** Extract **
Filtering a Dataset¶
Filtering the data in a Workspace gives you an opportunity to refine the dataset before saving it.
See Filtering Workspace Data for information on using the query builder.
Filter Transformation Panel Illustration¶
This image shows the Filter Transformation panel when it first opens:
Define the Filter Tab Illustration¶
This image shows the Define the Filter tab on the Filter Dataset panel:
Columns to Carry Over Tab Illustration¶
This image shows the Columns to Carryover tab on the Filter Dataset panel:
How to Filter a Dataset¶
Follow these steps to define a workspace dataset filter:
- Navigate to the Manage Workspace page and start a cluster. When the cluster is up and running, the status changes to Running and the cluster button changes to Stop Cluster.
- Open an existing workspace or create a new one. The workspace opens.
- Click the + Add Transformation button. The Select a Transformation dialog box opens.
- Select Filter and click the Select button. A Filter Dataset panel opens.
- Click the Select button and select a dataset from the drop-down list. The dataset loads in the panel.

** Material provided **
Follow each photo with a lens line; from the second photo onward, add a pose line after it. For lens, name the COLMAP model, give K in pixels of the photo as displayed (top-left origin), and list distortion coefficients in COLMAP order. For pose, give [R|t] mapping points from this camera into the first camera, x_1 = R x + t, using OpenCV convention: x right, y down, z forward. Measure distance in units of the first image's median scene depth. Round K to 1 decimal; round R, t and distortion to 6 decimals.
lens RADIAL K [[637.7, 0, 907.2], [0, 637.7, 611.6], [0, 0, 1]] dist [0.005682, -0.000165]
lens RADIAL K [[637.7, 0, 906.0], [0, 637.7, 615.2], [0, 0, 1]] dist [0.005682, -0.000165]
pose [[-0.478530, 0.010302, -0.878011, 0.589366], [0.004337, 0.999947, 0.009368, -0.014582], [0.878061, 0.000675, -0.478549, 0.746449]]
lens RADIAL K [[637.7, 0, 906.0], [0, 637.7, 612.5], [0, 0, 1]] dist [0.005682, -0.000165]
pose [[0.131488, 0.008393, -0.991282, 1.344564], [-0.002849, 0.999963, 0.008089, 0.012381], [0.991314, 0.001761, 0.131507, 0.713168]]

...

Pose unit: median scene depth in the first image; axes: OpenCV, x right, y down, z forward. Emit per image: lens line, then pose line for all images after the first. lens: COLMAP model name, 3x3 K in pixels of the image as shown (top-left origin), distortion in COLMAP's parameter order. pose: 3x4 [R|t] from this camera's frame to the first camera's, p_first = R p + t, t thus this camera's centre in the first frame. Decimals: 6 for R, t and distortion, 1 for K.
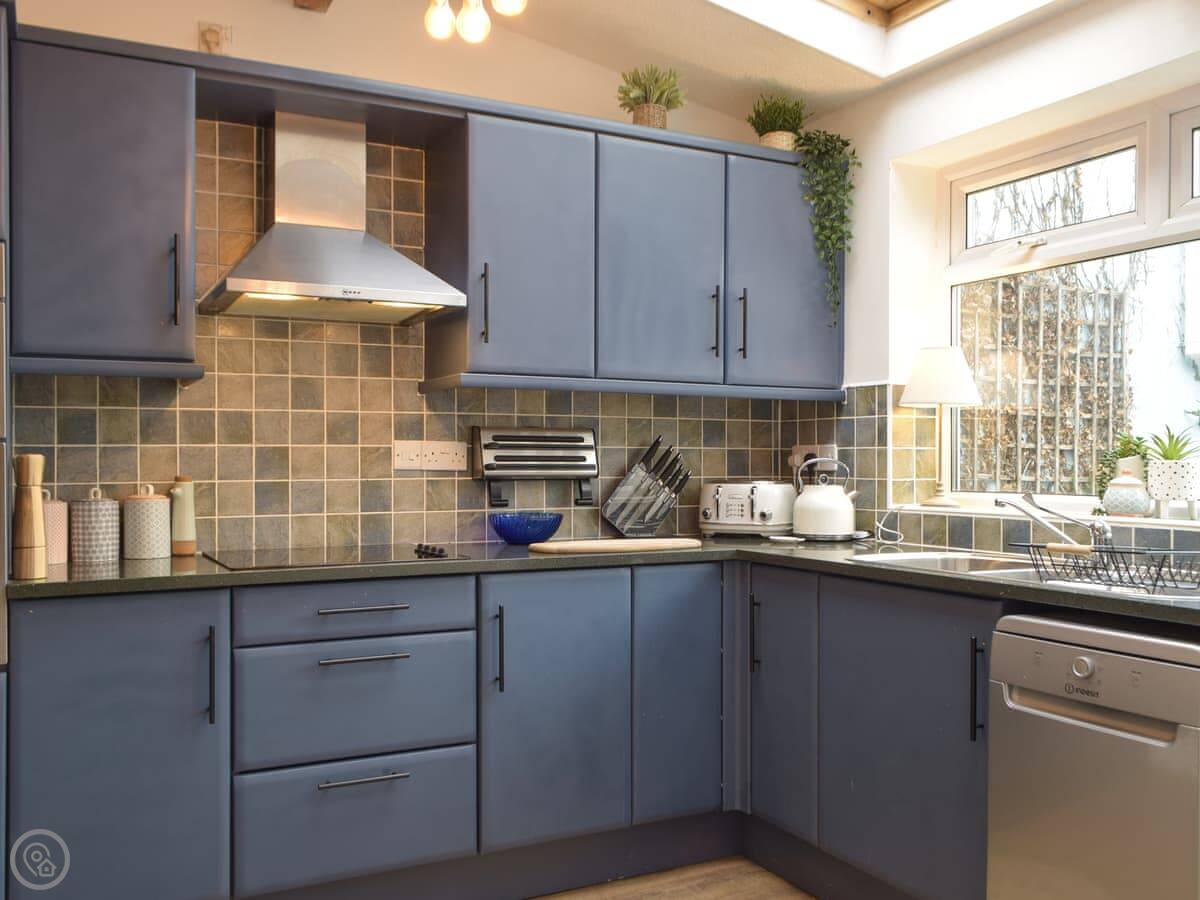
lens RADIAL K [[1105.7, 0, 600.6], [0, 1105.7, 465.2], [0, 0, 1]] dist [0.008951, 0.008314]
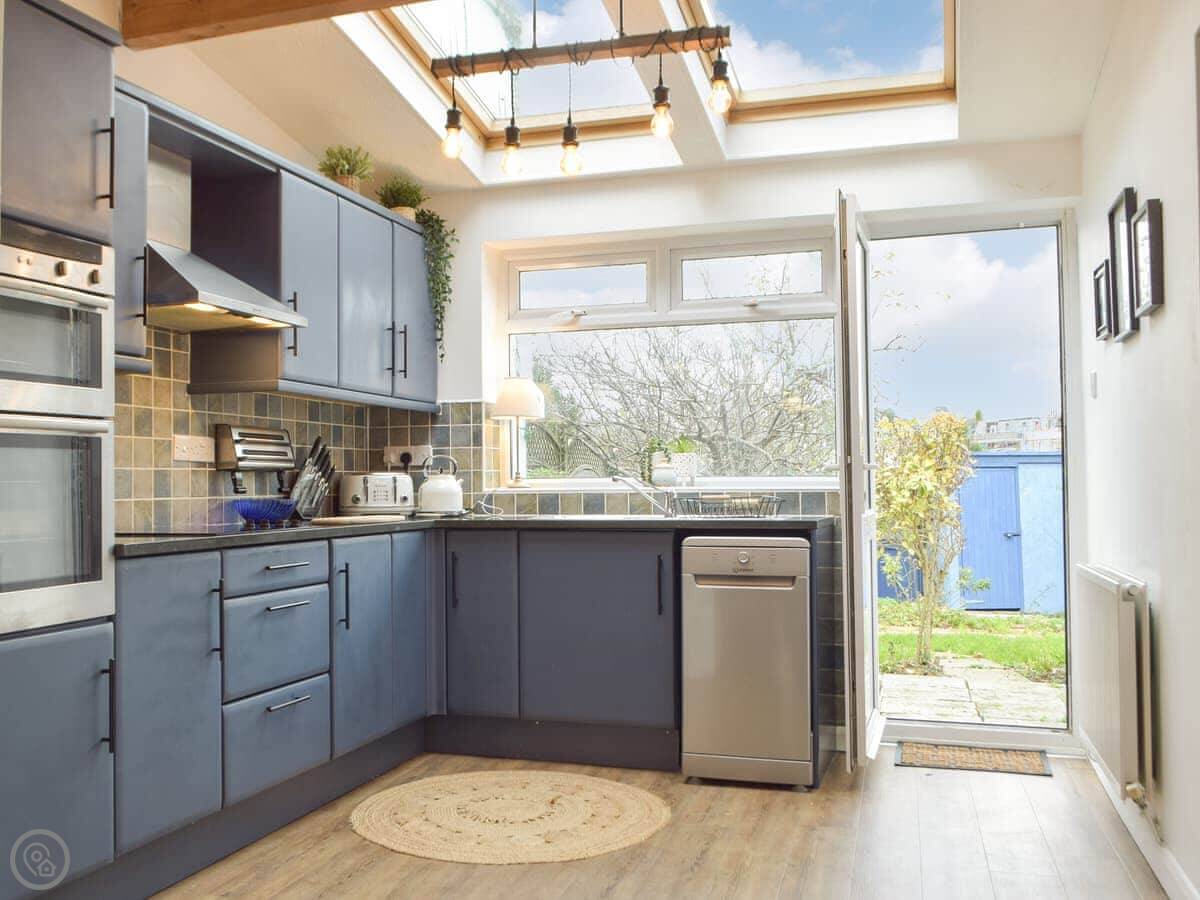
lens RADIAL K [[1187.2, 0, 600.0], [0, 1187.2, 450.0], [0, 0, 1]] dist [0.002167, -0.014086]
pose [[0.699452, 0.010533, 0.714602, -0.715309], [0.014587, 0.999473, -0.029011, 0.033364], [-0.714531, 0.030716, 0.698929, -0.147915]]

** Exercise aim **
According to the page on filtering a dataset, what does filtering the data in a Workspace allow you to do? Answer in one to three sentences. The material above comes from a different source than the text.

** Your solution **
Filtering the data in a Workspace lets you refine the dataset before you save it.